Le constat paradoxal qu’il m’a semblé percevoir au cours de la recherche est la disjonction grandissante entre, d’une part, la posture de « neutralité économique » de la Constitution tenue par les juridictions constitutionnelles et défendue par une partie de la doctrine et, d’autre part, la « sanctuarisation » croissante, dans un grand nombre de systèmes juridiques, de choix de politique économique, non seulement dans les textes (droit de l’UE), mais aussi dans les jurisprudences de certains juges chargés de les interpréter, via notamment la hiérarchisation opérée entre libertés économiques classiques (droit de propriété, liberté d’entreprendre, liberté contractuelle), défendues de manière très systématique, et droits sociaux, à la justiciabilité pour le moins relative.

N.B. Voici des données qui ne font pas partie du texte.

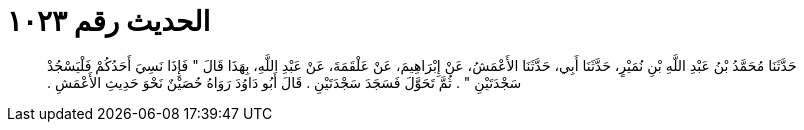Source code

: 
= الحديث رقم ١٠٢٣

[quote.hadith]
حَدَّثَنَا مُحَمَّدُ بْنُ عَبْدِ اللَّهِ بْنِ نُمَيْرٍ، حَدَّثَنَا أَبِي، حَدَّثَنَا الأَعْمَشُ، عَنْ إِبْرَاهِيمَ، عَنْ عَلْقَمَةَ، عَنْ عَبْدِ اللَّهِ، بِهَذَا قَالَ ‏"‏ فَإِذَا نَسِيَ أَحَدُكُمْ فَلْيَسْجُدْ سَجْدَتَيْنِ ‏"‏ ‏.‏ ثُمَّ تَحَوَّلَ فَسَجَدَ سَجْدَتَيْنِ ‏.‏ قَالَ أَبُو دَاوُدَ رَوَاهُ حُصَيْنٌ نَحْوَ حَدِيثِ الأَعْمَشِ ‏.‏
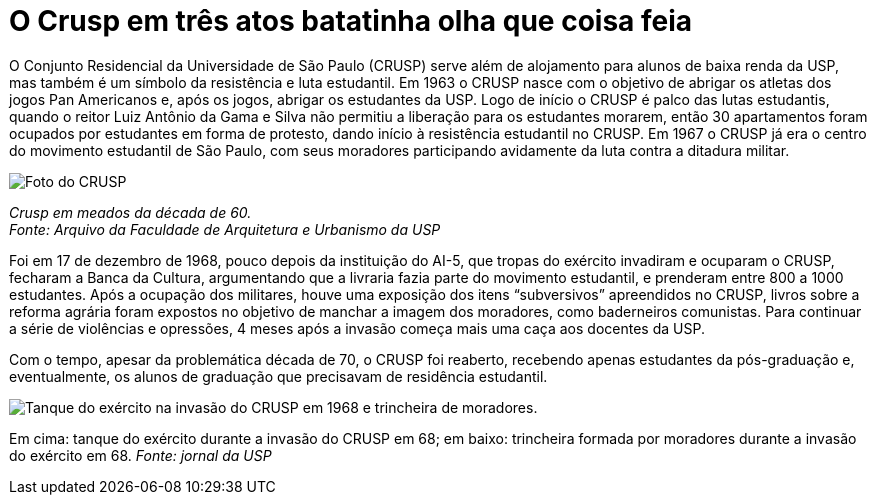 = O Crusp em três atos batatinha olha que coisa feia
:page-subtitle: Ato II: Na Ditadura
:page-id: crusp_tres_atos_2
:page-data: "09 de maio de 2023"
:page-layout: boletime_post
:page-categories: [boletime_post]
:page-capa: https://i0.wp.com/jornal.usp.br/wp-content/uploads/2018/12/20181214_barreira_crusp_1968_1280px.jpg?w=1280&ssl=1
:page-tags: ['Crusp', 'Histórico']
:page-autoria: 'CAMat - Gestão Chapa Integrar'
:page-resumo: ['O Conjunto Residencial da Universidade de São Paulo (CRUSP) serve além de alojamento para alunos de baixa renda da USP, mas também é um símbolo da resistência e luta estudantil. Em 1963 o CRUSP nasce com o objetivo de abrigar os atletas dos jogos Pan Americanos e, após os jogos, abrigar os estudantes da USP. Logo de início o CRUSP é palco das lutas estudantis, quando o reitor Luiz Antônio da Gama e Silva não permitiu a liberação para os estudantes morarem, então 30 apartamentos foram ocupados por estudantes em forma de protesto, dando início à resistência estudantil no CRUSP. Em 1967 o CRUSP já era o centro do movimento estudantil de São Paulo, com seus moradores participando avidamente da luta contra a ditadura militar.']

O Conjunto Residencial da Universidade de São Paulo (CRUSP) serve além de alojamento para alunos de baixa renda da USP, mas também é um símbolo da resistência e luta estudantil. Em 1963 o CRUSP nasce com o objetivo de abrigar os atletas dos jogos Pan Americanos e, após os jogos, abrigar os estudantes da USP. Logo de início o CRUSP é palco das lutas estudantis, quando o reitor Luiz Antônio da Gama e Silva não permitiu a liberação para os estudantes morarem, então 30 apartamentos foram ocupados por estudantes em forma de protesto, dando início à resistência estudantil no CRUSP. Em 1967 o CRUSP já era o centro do movimento estudantil de São Paulo, com seus moradores participando avidamente da luta contra a ditadura militar.

[.img]
--
image::https://i.postimg.cc/6qCXTpdW/image.png[Foto do CRUSP]
_Crusp em meados da década de 60._ +
_Fonte: Arquivo da Faculdade de Arquitetura e Urbanismo da USP_
--

Foi em 17 de dezembro de 1968, pouco depois da instituição do AI-5, que tropas do exército invadiram e ocuparam o CRUSP, fecharam a Banca da Cultura, argumentando que a livraria fazia parte do movimento estudantil, e prenderam entre 800 a 1000 estudantes. Após a ocupação dos militares, houve uma exposição dos itens “subversivos” apreendidos no CRUSP, livros sobre a reforma agrária foram expostos no objetivo de manchar a imagem dos moradores, como baderneiros comunistas. Para continuar a série de violências e opressões, 4 meses após a invasão começa mais uma caça aos docentes da USP.

Com o tempo, apesar da problemática década de 70, o CRUSP foi reaberto, recebendo apenas estudantes da pós-graduação e, eventualmente, os alunos de graduação que precisavam de residência estudantil.

[.img]
--
image::https://i.postimg.cc/vTyQrn8g/image.png[Tanque do exército na invasão do CRUSP em 1968 e trincheira de moradores.]
Em cima: tanque do exército durante a invasão do CRUSP em 68; em baixo: trincheira formada por moradores durante a invasão do exército em 68. _Fonte: jornal da USP_
--
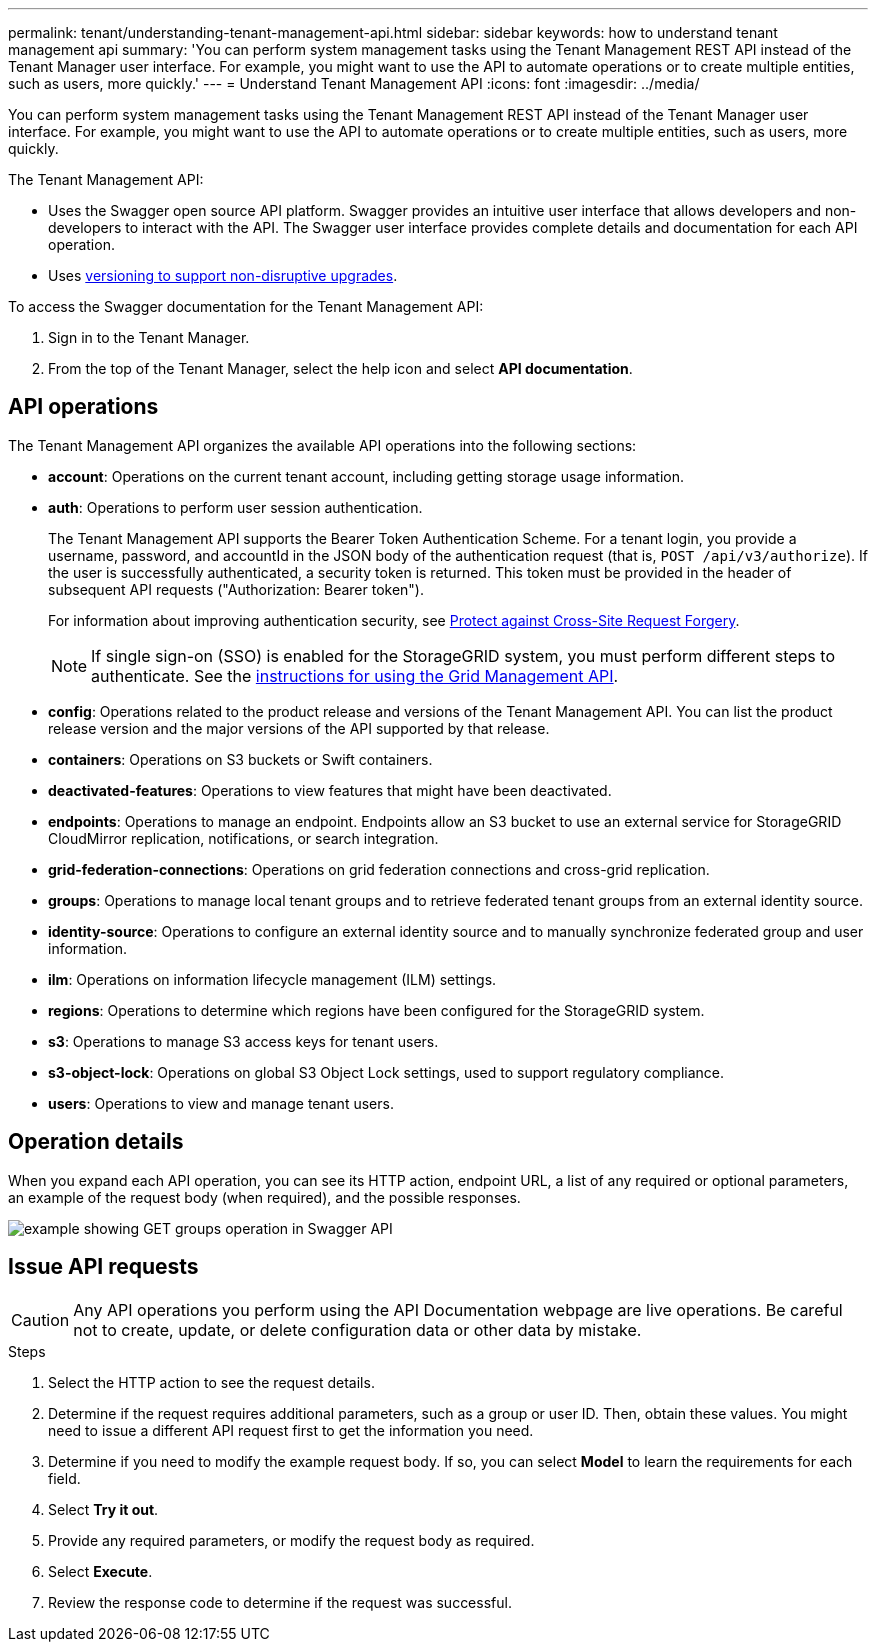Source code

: ---
permalink: tenant/understanding-tenant-management-api.html
sidebar: sidebar
keywords: how to understand tenant management api
summary: 'You can perform system management tasks using the Tenant Management REST API instead of the Tenant Manager user interface. For example, you might want to use the API to automate operations or to create multiple entities, such as users, more quickly.'
---
= Understand Tenant Management API
:icons: font
:imagesdir: ../media/

[.lead]
You can perform system management tasks using the Tenant Management REST API instead of the Tenant Manager user interface. For example, you might want to use the API to automate operations or to create multiple entities, such as users, more quickly.

The Tenant Management API:

* Uses the Swagger open source API platform. Swagger provides an intuitive user interface that allows developers and non-developers to interact with the API. The Swagger user interface provides complete details and documentation for each API operation.

* Uses link:tenant-management-api-versioning.html[versioning to support non-disruptive upgrades].

To access the Swagger documentation for the Tenant Management API:

. Sign in to the Tenant Manager.
. From the top of the Tenant Manager, select the help icon and select *API documentation*.

== API operations

The Tenant Management API organizes the available API operations into the following sections:

* *account*: Operations on the current tenant account, including getting storage usage information.
* *auth*: Operations to perform user session authentication.
+
The Tenant Management API supports the Bearer Token Authentication Scheme. For a tenant login, you provide a username, password, and accountId in the JSON body of the authentication request (that is, `POST /api/v3/authorize`). If the user is successfully authenticated, a security token is returned. This token must be provided in the header of subsequent API requests ("Authorization: Bearer token").
+
For information about improving authentication security, see link:protecting-against-cross-site-request-forgery-csrf.html[Protect against Cross-Site Request Forgery].
+
NOTE: If single sign-on (SSO) is enabled for the StorageGRID system, you must perform different steps to authenticate. See the link:../admin/using-grid-management-api.html[instructions for using the Grid Management API].

* *config*: Operations related to the product release and versions of the Tenant Management API. You can list the product release version and the major versions of the API supported by that release.
* *containers*: Operations on S3 buckets or Swift containers.
* *deactivated-features*: Operations to view features that might have been deactivated.
* *endpoints*: Operations to manage an endpoint. Endpoints allow an S3 bucket to use an external service for StorageGRID CloudMirror replication, notifications, or search integration.
* *grid-federation-connections*: Operations on grid federation connections and cross-grid replication.
* *groups*: Operations to manage local tenant groups and to retrieve federated tenant groups from an external identity source.
* *identity-source*: Operations to configure an external identity source and to manually synchronize federated group and user information.
* *ilm*: Operations on information lifecycle management (ILM) settings.
* *regions*: Operations to determine which regions have been configured for the StorageGRID system.
* *s3*: Operations to manage S3 access keys for tenant users.
* *s3-object-lock*: Operations on global S3 Object Lock settings, used to support regulatory compliance.
* *users*: Operations to view and manage tenant users.

== Operation details

When you expand each API operation, you can see its HTTP action, endpoint URL, a list of any required or optional parameters, an example of the request body (when required), and the possible responses.

image::../media/tenant_api_swagger_example.gif[example showing GET groups operation in Swagger API]

== Issue API requests

CAUTION: Any API operations you perform using the API Documentation webpage are live operations. Be careful not to create, update, or delete configuration data or other data by mistake.

.Steps
. Select the HTTP action to see the request details.
. Determine if the request requires additional parameters, such as a group or user ID. Then, obtain these values. You might need to issue a different API request first to get the information you need.
. Determine if you need to modify the example request body. If so, you can select *Model* to learn the requirements for each field.
. Select *Try it out*.
. Provide any required parameters, or modify the request body as required.
. Select *Execute*.
. Review the response code to determine if the request was successful.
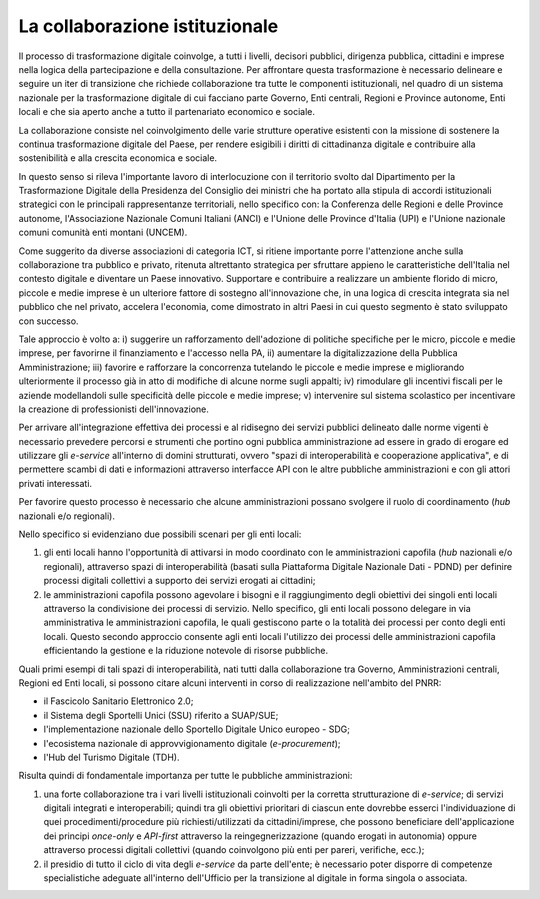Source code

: La collaborazione istituzionale
===============================

Il processo di trasformazione digitale coinvolge, a tutti i livelli,
decisori pubblici, dirigenza pubblica, cittadini e imprese nella logica
della partecipazione e della consultazione. Per affrontare questa
trasformazione è necessario delineare e seguire un iter di transizione
che richiede collaborazione tra tutte le componenti istituzionali, nel
quadro di un sistema nazionale per la trasformazione digitale di cui
facciano parte Governo, Enti centrali, Regioni e Province autonome, Enti
locali e che sia aperto anche a tutto il partenariato economico e
sociale.

La collaborazione consiste nel coinvolgimento delle varie strutture
operative esistenti con la missione di sostenere la continua
trasformazione digitale del Paese, per rendere esigibili i diritti di
cittadinanza digitale e contribuire alla sostenibilità e alla crescita
economica e sociale.

In questo senso si rileva l'importante lavoro di interlocuzione con il
territorio svolto dal Dipartimento per la Trasformazione Digitale della
Presidenza del Consiglio dei ministri che ha portato alla stipula di accordi
istituzionali strategici con le principali rappresentanze territoriali, nello
specifico con: la Conferenza delle Regioni e delle Province autonome,
l'Associazione Nazionale Comuni Italiani (ANCI) e l'Unione delle Province
d'Italia (UPI) e l'Unione nazionale comuni comunità enti montani (UNCEM).

Come suggerito da diverse associazioni di categoria ICT, si ritiene
importante porre l'attenzione anche sulla collaborazione tra pubblico e
privato, ritenuta altrettanto strategica per sfruttare appieno le
caratteristiche dell'Italia nel contesto digitale e diventare un Paese
innovativo. Supportare e contribuire a realizzare un ambiente florido di
micro, piccole e medie imprese è un ulteriore fattore di sostegno
all'innovazione che, in una logica di crescita integrata sia nel
pubblico che nel privato, accelera l'economia, come dimostrato in altri
Paesi in cui questo segmento è stato sviluppato con successo.

Tale approccio è volto a: i) suggerire un rafforzamento dell'adozione di
politiche specifiche per le micro, piccole e medie imprese, per favorirne il
finanziamento e l'accesso nella PA, ii) aumentare la digitalizzazione della
Pubblica Amministrazione; iii) favorire e rafforzare la concorrenza tutelando le
piccole e medie imprese e migliorando ulteriormente il processo già in atto di
modifiche di alcune norme sugli appalti; iv) rimodulare gli incentivi fiscali
per le aziende modellandoli sulle specificità delle piccole e medie imprese; v)
intervenire sul sistema scolastico per incentivare la creazione di
professionisti dell'innovazione.

Per arrivare all'integrazione effettiva dei processi e al ridisegno dei
servizi pubblici delineato dalle norme vigenti è necessario prevedere
percorsi e strumenti che portino ogni pubblica amministrazione ad essere
in grado di erogare ed utilizzare gli *e-service* all'interno di domini
strutturati, ovvero "spazi di interoperabilità e cooperazione
applicativa", e di permettere scambi di dati e informazioni attraverso
interfacce API con le altre pubbliche amministrazioni e con gli
attori privati interessati.

Per favorire questo processo è necessario che alcune amministrazioni
possano svolgere il ruolo di coordinamento (*hub* nazionali e/o
regionali).

Nello specifico si evidenziano due possibili scenari per gli enti
locali:

1. gli enti locali hanno l'opportunità di attivarsi in modo coordinato
   con le amministrazioni capofila (*hub* nazionali e/o regionali),
   attraverso spazi di interoperabilità (basati sulla Piattaforma Digitale
   Nazionale Dati - PDND) per definire processi digitali collettivi a
   supporto dei servizi erogati ai cittadini;

2. le amministrazioni capofila possono agevolare i bisogni e il raggiungimento
   degli obiettivi dei singoli enti locali attraverso la condivisione dei
   processi di servizio. Nello specifico, gli enti locali possono delegare in
   via amministrativa le amministrazioni capofila, le quali gestiscono parte o
   la totalità dei processi per conto degli enti locali. Questo secondo
   approccio consente agli enti locali l'utilizzo dei processi delle
   amministrazioni capofila efficientando la gestione e la riduzione notevole di
   risorse pubbliche.

Quali primi esempi di tali spazi di interoperabilità, nati tutti dalla
collaborazione tra Governo, Amministrazioni centrali, Regioni ed Enti
locali, si possono citare alcuni interventi in corso di realizzazione
nell'ambito del PNRR:

-  il Fascicolo Sanitario Elettronico 2.0;
-  il Sistema degli Sportelli Unici (SSU) riferito a SUAP/SUE;
-  l'implementazione nazionale dello Sportello Digitale Unico europeo -
   SDG;
-  l'ecosistema nazionale di approvvigionamento digitale
   (*e-procurement*);
-  l'Hub del Turismo Digitale (TDH).

Risulta quindi di fondamentale importanza per tutte le pubbliche
amministrazioni:

1. una forte collaborazione tra i vari livelli istituzionali coinvolti
   per la corretta strutturazione di *e-service*; di servizi
   digitali integrati e interoperabili; quindi tra gli obiettivi
   prioritari di ciascun ente dovrebbe esserci l'individuazione di quei
   procedimenti/procedure più richiesti/utilizzati da cittadini/imprese,
   che possono beneficiare dell'applicazione dei principi *once-only* e
   *API-first* attraverso la reingegnerizzazione (quando erogati in
   autonomia) oppure attraverso processi digitali collettivi (quando
   coinvolgono più enti per pareri, verifiche, ecc.);

2. il presidio di tutto il ciclo di vita degli *e-service* da parte
   dell'ente; è necessario poter disporre di competenze specialistiche
   adeguate all'interno dell'Ufficio per la transizione al digitale in
   forma singola o associata.
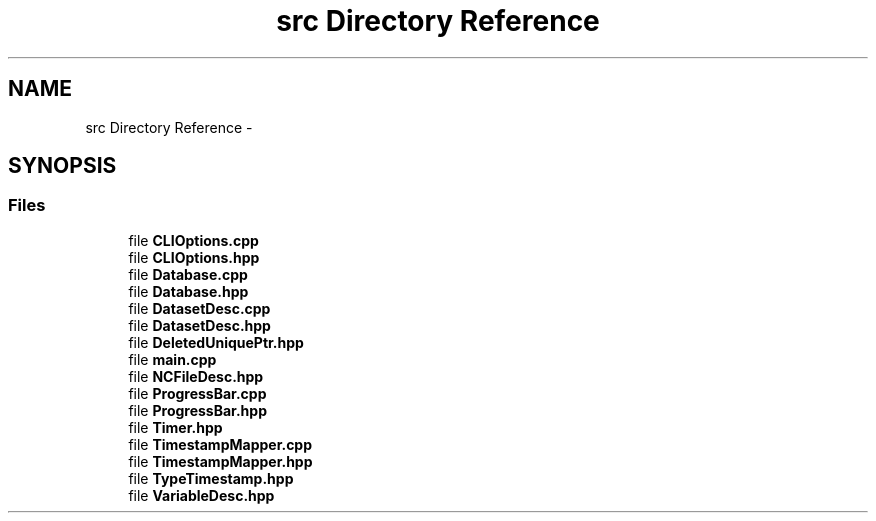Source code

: .TH "src Directory Reference" 3 "Wed Nov 13 2019" "Version 1.0" "NetCDF Timestamp Mapper" \" -*- nroff -*-
.ad l
.nh
.SH NAME
src Directory Reference \- 
.SH SYNOPSIS
.br
.PP
.SS "Files"

.in +1c
.ti -1c
.RI "file \fBCLIOptions\&.cpp\fP"
.br
.ti -1c
.RI "file \fBCLIOptions\&.hpp\fP"
.br
.ti -1c
.RI "file \fBDatabase\&.cpp\fP"
.br
.ti -1c
.RI "file \fBDatabase\&.hpp\fP"
.br
.ti -1c
.RI "file \fBDatasetDesc\&.cpp\fP"
.br
.ti -1c
.RI "file \fBDatasetDesc\&.hpp\fP"
.br
.ti -1c
.RI "file \fBDeletedUniquePtr\&.hpp\fP"
.br
.ti -1c
.RI "file \fBmain\&.cpp\fP"
.br
.ti -1c
.RI "file \fBNCFileDesc\&.hpp\fP"
.br
.ti -1c
.RI "file \fBProgressBar\&.cpp\fP"
.br
.ti -1c
.RI "file \fBProgressBar\&.hpp\fP"
.br
.ti -1c
.RI "file \fBTimer\&.hpp\fP"
.br
.ti -1c
.RI "file \fBTimestampMapper\&.cpp\fP"
.br
.ti -1c
.RI "file \fBTimestampMapper\&.hpp\fP"
.br
.ti -1c
.RI "file \fBTypeTimestamp\&.hpp\fP"
.br
.ti -1c
.RI "file \fBVariableDesc\&.hpp\fP"
.br
.in -1c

Comment articuler libertés économiques classiques et droits sociaux ?
Il ne m’appartient pas comme scientifique de dire la « bonne » façon de les articuler, cela dépend des valeurs de chacun et relève d’un choix politique. Tout ce que je me borne à relever est que la configuration actuelle n’est pas neutre, contrairement à ce qui est souvent avancé. Pour ne donner qu’un exemple, la « réserve du possible » consacrée par les juges pour justifier le recul des droits sociaux sur la base d’arguments budgétaires n’existe pas lorsqu’est en cause une atteinte au droit de propriété ou à la liberté d’entreprendre. Cela ne veut pas dire qu’une autre configuration serait plus neutre ou meilleure, mais il faut avoir conscience que celle actuelle n’est pas la seule possible. Autrement dit, il s’agit de dénaturaliser ce qui se présente comme « objectif ».
Le questionnaire de Désiré Dalloz
Quel est votre meilleur souvenir d’étudiant ?
Assez classiquement, je crois que c’est l’arrivée sur le campus et les premiers cours en première année, qui est conçue à la faculté de droit de l’Université de Liège certes comme une introduction au droit et à sa technique, mais aussi plus largement comme un éveil aux sciences sociales, de sorte que j’ai réellement eu le sentiment de découvrir de nouveaux territoires de la pensée. Après, si je dois mentionner un enseignement en particulier, c’est celui du Professeur Nicolas Thirion, qui nous a particulièrement sensibilisés, dans les cours de Théories du droit puis de droit économique, à l’importance de mettre en perspectives théorique et historique le phénomène juridique — et qui m’a fait ensuite l’honneur d’être mon directeur de thèse.
Quels sont votre héros et votre héroïne de fiction préférés ?
Question difficile. Ce n’est sans doute ni un « héros » ni même mon personnage de fiction préféré, mais une figure qui m’a profondément marqué est sans doute Javert dans Les Misérables, qui incarne « la possibilité d’une larme dans l’œil de la loi » pour reprendre la métaphore d’Hugo. Il exprime à la fois — ou plutôt tour à tour — la brutalité d’une justice trop sûre de son autorité et de son infaillibilité, la capacité ultimement de douter, de s’amender et de reconnaître dans un forçat un égal, digne de respect, et enfin la difficulté d’avancer face à sa seule conscience, une fois tombés les dogmes — qu’il résout finalement en exerçant sa liberté ultime, n’étant pas capable de survivre à ses contradictions et de trouver la manière d’en donner sens par lui-même.
Quel est votre droit de l’homme préféré ?
Je dirais la liberté de pensée et de conscience, car c’est d’une certaine façon la condition de possibilité des autres et aussi le plus irréductible, le dernier qui reste même lorsque les autres sont attaqués ou abolis. Puis le droit à l’éducation sans doute aussi, car l’exercice d’une telle liberté de pensée et de conscience n’est pas inné mais s’acquiert et s’édifie par un lent travail d’apprentissage, qui est avant tout une œuvre collective.